__Task brief__.
Word for word, copy the lines beginning at the one with "transports whoever listens in the s" and ending at the last line below; pictures stay out.

__Data in this exercise__.
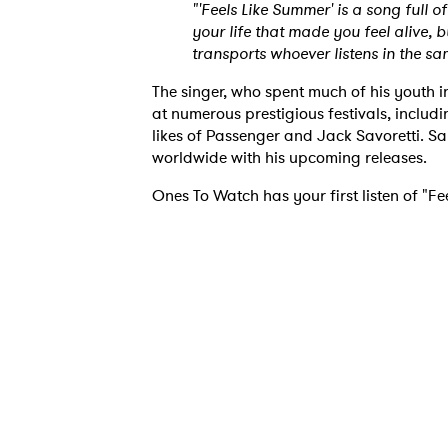
"'Feels Like Summer' is a song full 
your life that made you feel alive, b
transports whoever listens in the s
The singer, who spent much of his youth 
at numerous prestigious festivals, includ
likes of Passenger and Jack Savoretti. Sa
worldwide with his upcoming releases.
Ones To Watch has your first listen of "F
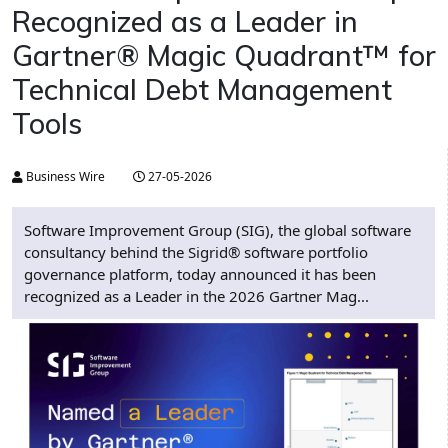
Recognized as a Leader in
Gartner® Magic Quadrant™ for
Technical Debt Management
Tools
Business Wire
27-05-2026
Software Improvement Group (SIG), the global software
consultancy behind the Sigrid® software portfolio
governance platform, today announced it has been
recognized as a Leader in the 2026 Gartner Mag...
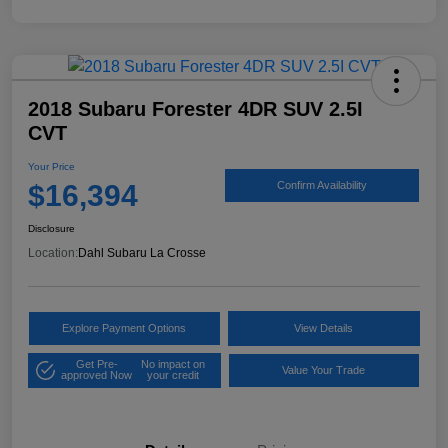
2018 Subaru Forester 4DR SUV 2.5I
CVT
Your Price
$16,394
Confirm Availability
Disclosure
Location:
Dahl Subaru La Crosse
Explore Payment Options
View Details
Get Pre-
No impact on
Value Your Trade
approved Now
your credit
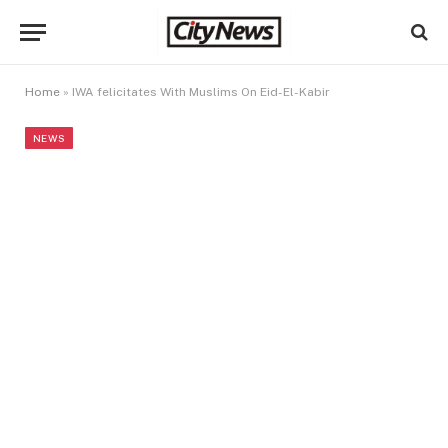
Home
»
IWA felicitates With Muslims On Eid-El-Kabir
NEWS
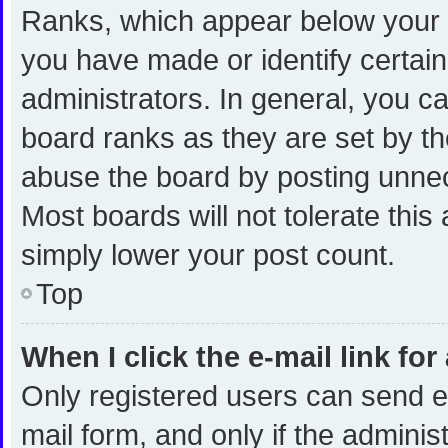
Ranks, which appear below your 
you have made or identify certai
administrators. In general, you c
board ranks as they are set by th
abuse the board by posting unnece
Most boards will not tolerate this
simply lower your post count.
Top
When I click the e-mail link for
Only registered users can send e-m
mail form, and only if the administ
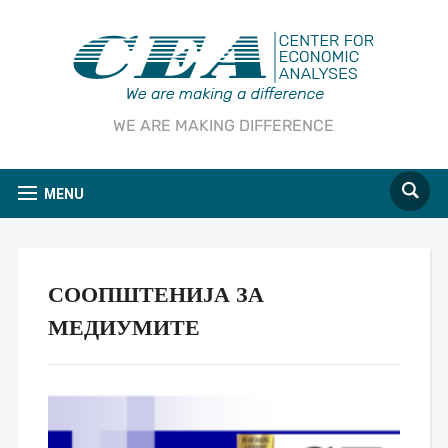
WE ARE MAKING DIFFERENCE
MENU
СООПШТЕНИЈА ЗА
МЕДИУМИТЕ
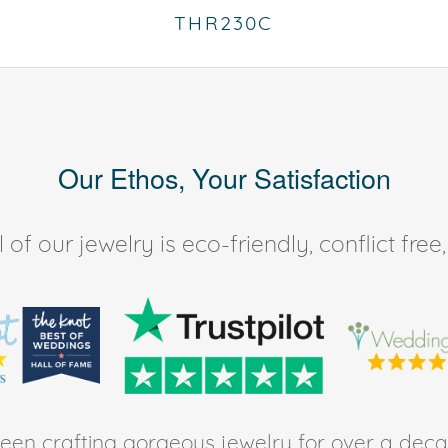
THR230C
Our Ethos, Your Satisfaction
of our jewelry is eco-friendly, conflict fr
en crafting gorgeous jewelry for over a deca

__Exercise solution__.
transports whoever listens in the s
The singer, who spent much of his youth 
at numerous prestigious festivals, includ
likes of Passenger and Jack Savoretti. Sa
worldwide with his upcoming releases.
Ones To Watch has your first listen of "F
Recognized as a Leader in
Gartner® Magic Quadrant™ for
Technical Debt Management
Tools
Business Wire
27-05-2026
Software Improvement Group (SIG), the global software
consultancy behind the Sigrid® software portfolio
governance platform, today announced it has been
recognized as a Leader in the 2026 Gartner Mag...
2018 Subaru Forester 4DR SUV 2.5I
CVT
Your Price
$16,394
Confirm Availability
Disclosure
Location:
Dahl Subaru La Crosse
Explore Payment Options
View Details
Get Pre-
No impact on
Value Your Trade
approved Now
your credit
Home
»
IWA felicitates With Muslims On Eid-El-Kabir
NEWS
Ranks, which appear below your 
you have made or identify certai
administrators. In general, you c
board ranks as they are set by th
abuse the board by posting unnece
Most boards will not tolerate this
simply lower your post count.
Top
When I click the e-mail link for
Only registered users can send e-m
mail form, and only if the administ
WE ARE MAKING DIFFERENCE
MENU
СООПШТЕНИЈА ЗА
МЕДИУМИТЕ
THR230C
Our Ethos, Your Satisfaction
of our jewelry is eco-friendly, conflict fr
en crafting gorgeous jewelry for over a deca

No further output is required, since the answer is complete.